Under the Consolidated Appropriations Act of 2021, which was signed into law by President Trump on December 27, 2020 (the “Act”), significant changes were made the employee retention tax credit (“ERC”) enacted under the CARES Act. Originally, companies were forced to choose between receiving a PPP loan or taking the ERC. As a result, the majority of companies opted to go for the PPP loan and largely ignored the ERC option. However, under the Act, a company that receives a PPP loan is no longer prohibited from claiming the ERC. This change is retroactive to the effective date under the CARES Act (for wages paid after March 12, 2020). As a result, every company with employees should review the ERC eligibility requirements to see if it is now eligible for this tax credit. This newsletter highlights the updates to the ERC under the Act.

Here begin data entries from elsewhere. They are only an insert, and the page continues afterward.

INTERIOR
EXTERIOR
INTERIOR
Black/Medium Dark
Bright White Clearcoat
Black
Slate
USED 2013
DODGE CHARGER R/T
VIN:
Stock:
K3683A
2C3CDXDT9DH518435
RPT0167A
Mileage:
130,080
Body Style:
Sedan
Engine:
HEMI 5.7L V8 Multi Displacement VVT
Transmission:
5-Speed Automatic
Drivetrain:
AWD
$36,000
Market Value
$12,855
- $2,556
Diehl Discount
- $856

Employee Retention Credit Overview
The ERC was part of the original COVID-19 relief package in the CARES Act, which was enacted in March of 2020. It provided a refundable payroll tax credit of 50% of qualified wages paid by employers from March 13, 2020 through December 31, 2020, this amount is limited to the first $10,000 of employee compensation. Qualified wages are W-2 wages and compensation, and they also include qualified health plan expenses. Qualified health plan expenses are the amounts paid by an eligible employer to provide and maintain a group health plan, but only to the extent that these amounts are excluded from the employees’ gross income. For companies with more than 100 full-time employees, qualified wages do not include wages paid to an employee performing services for the employer (either teleworking, or working at the workplace, even at reduced capacity due to reduction in business). But if a company has 100 or less full-time employees, it is eligible for the credit regardless of whether the employees were performing services at the time. This credit is a dollar-for-dollar reduction of a business’s payroll tax liability, specifically the employer’s 6.2% share of Social Security tax on an employee’s wages. In addition, it is refundable, which means if the business does not have a large enough payroll tax liability to use the credit, the IRS will send you a check for the remaining amount of the credit.
Requirements to Claim the Employee Retention Tax Credit
For March 12, 2020 – December 31, 2020: A for-profit business or tax-exempt organization can claim a refundable payroll tax credit of up to $5,000 per employee for qualified wages paid between March 12, 2020 and December 31, 2020, but only for qualified wages paid during a calendar quarter in which the business was either: (1) shut down by a government order or (2) experienced a 50% drop in year-over-year gross receipts. In order to qualify under the first scenario for any quarter in 2020, the operation of the employer’s trade or business must have been fully or partially suspended during the quarter due to an order from an appropriate governmental authority limiting commerce, travel, or group meetings due to COVID-19. To meet the gross receipts test set forth in the second scenario, for any quarter in 2020, the business must have experienced a 50% or greater decrease in gross receipts compared to the same quarter in 2019. If you believe that your business might qualify under one of the two scenarios, feel free to give us a call. Our firm can review your financial statements or confirm your eligibility due to a shut down by a government order.
Effective January 1, 2021 – June 30, 2021: An employer may now claim a credit of up to $7,000 per employee, instead of the $5,000 limit allowed under the CARES Act. Additionally, the limit on per employee creditable wages is now applied each quarter, instead of annually. And if an employer has fewer than 500 full time employees, it may elect for any calendar quarter to receive an advance payment of the credit for that quarter in an amount not to exceed 70% of the average quarterly wages paid by the employer in 2019. Lastly, business will now be eligible to claim the credit if (1) business operations are either fully or partially suspended by a COVID-19 lockdown order, or if (2) for a quarter in 2021, gross receipts are less than 80% of gross receipts for the same quarter in 2019. By decreasing the amount of the reduction in gross receipts from 50% to 20% many previously ineligible businesses will be able to claim the credit in 2021.
Receiving both the PPP Loan and Employee Retention Tax Credit
A company that receives a PPP loan is no longer prohibited from claiming the employee retention tax credit. The only restriction is that the ERC may not be claimed for wages paid with the proceeds of a PPP loan that has been forgiven. As a result of this change, a company that received a PPP loan in 2020 and paid qualified wages in excess of the amount of the forgiven PPP loan used to pay wages may be able to claim the ERC credit. It is important that a business looking at claiming both options carefully plan how they allocate PPP funds to wages and eligible expenses in order to maximize the benefit of both programs. Also, under the Act, eligible payroll costs are first applied towards the ERC rather than being forgiven as part of the PPP process. However, it may be more beneficial for a taxpayer to elect not to include certain wages and allocable health care costs in the computation of the ERC credit first, and instead use them for PPP forgiveness. This is especially important if a company has already applied for PPP loan forgiveness.